Appropriate channels for effective workers’ voice
- All organisations with a workforce must be able to demonstrate, before they can access a grant, that all workers employed within that organisation have access to effective voice channel(s), including agency workers.
- Voice exists at both collective and individual levels and organisations will be expected to show how genuine and effective voice is evidenced at both levels. For organisations with fewer than 21 employees, only individual voice must be evidenced, however the collective element is still encouraged.
- Funders can recognise that different forms of voice are appropriate for different organisations. Examples are given in Annex B.
Conditionality in third-party grant arrangements
Details of how a principal grant recipient should apply the real Living Wage and effective voice conditionality through funding provided to third-parties is provided below and is illustrated in the flowchart in the supporting documents of this guidance. Guidance on evidencing conditionality in these grants can be found in Annex B.

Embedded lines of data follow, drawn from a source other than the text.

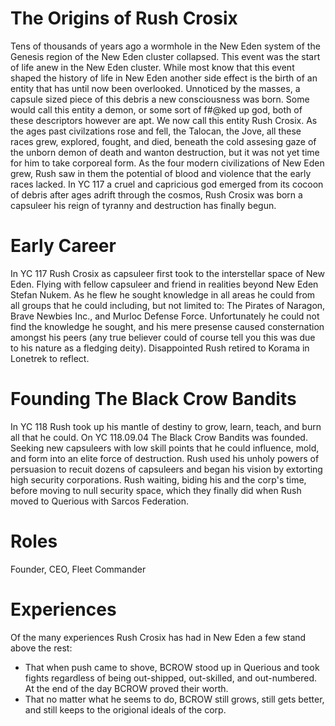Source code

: <!-- TITLE: Rush Crosix -->
<!-- SUBTITLE: Founder, CEO -->

# The Origins of Rush Crosix
Tens of thousands of years ago a wormhole in the New Eden system of the Genesis region of the New Eden cluster collapsed. This event was the start of life anew in the New Eden cluster. While most know that this event shaped the history of life in New Eden another side effect is the birth of an entity that has until now been overlooked. Unnoticed by the masses, a capsule sized piece of this debris a new consciousness was born. Some would call this entity a demon, or some sort of f#@ked up god, both of these descriptors however are apt. We now call this entity Rush Crosix. As the ages past civilzations rose and fell, the Talocan, the Jove, all these races grew, explored, fought, and died, beneath the cold assesing gaze of the unborn demon of death and wanton destruction, but it was not yet time for him to take corporeal form. As the four modern civilizations of New Eden grew, Rush saw in them the potential of blood and violence that the early races lacked. In YC 117 a cruel and capricious god emerged from its cocoon of debris after ages adrift through the cosmos, Rush Crosix was born a capsuleer his reign of tyranny and destruction has finally begun.
# Early Career
In YC 117 Rush Crosix as capsuleer first took to the interstellar space of New Eden. Flying with fellow capsuleer and friend in realities beyond New Eden Stefan Nukem. As he flew he sought knowledge in all areas he could from all groups that he could including, but not limited to: The Pirates of Naragon, Brave Newbies Inc., and Murloc Defense Force. Unfortunately he could not find the knowledge he sought, and his mere presense caused consternation amongst his peers (any true believer could of course tell you this was due to his nature as a fledging deity). Disappointed Rush retired to Korama in Lonetrek to reflect.
# Founding The Black Crow Bandits
In YC 118 Rush took up his mantle of destiny to grow, learn, teach, and burn all that he could. On YC 118.09.04 The Black Crow Bandits was founded. Seeking new capsuleers with low skill points that he could influence, mold, and form into an elite force of destruction. Rush used his unholy powers of persuasion to recuit dozens of capsuleers and began his vision by extorting high security corporations. Rush waiting, biding his and the corp's time, before moving to null security space, which they finally did when Rush moved to Querious with Sarcos Federation.
# Roles
Founder, CEO, Fleet Commander
# Experiences
Of the many experiences Rush Crosix has had in New Eden a few stand above the rest:
* That when push came to shove, BCROW stood up in Querious and took fights regardless of being out-shipped, out-skilled, and out-numbered. At the end of the day BCROW proved their worth.
* That no matter what he seems to do, BCROW still grows, still gets better, and still keeps to the origional ideals of the corp.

All principal grant recipients are required to meet the real Living Wage and effective voice conditions. Where this grant recipient issues funding to third-party organisations to support the delivery of the funded activity, the conditionality applies as follows:
1. If the principal grant recipient provides funding to a third-party to support the delivery of the funded activity:
- The real Living Wage condition applies to workers directly engaged in the delivery of the funded activity who are aged 16 and over, including apprentices and based anywhere in the UK.
- The effective voice condition does not apply.
2. If the principal grant recipient is a public sector organisation or registered social landlord and uses the grant funding to carry out a public procurement for goods, works or services to deliver the grant funded activity:
- The real Living Wage and effective voice conditions do not apply.
- Public procurement rules apply. Guidance on Fair Work First in public procurement exercises is available from Procurement Reform (Scotland) Act 2014: statutory guidance and Best Practice Guidance.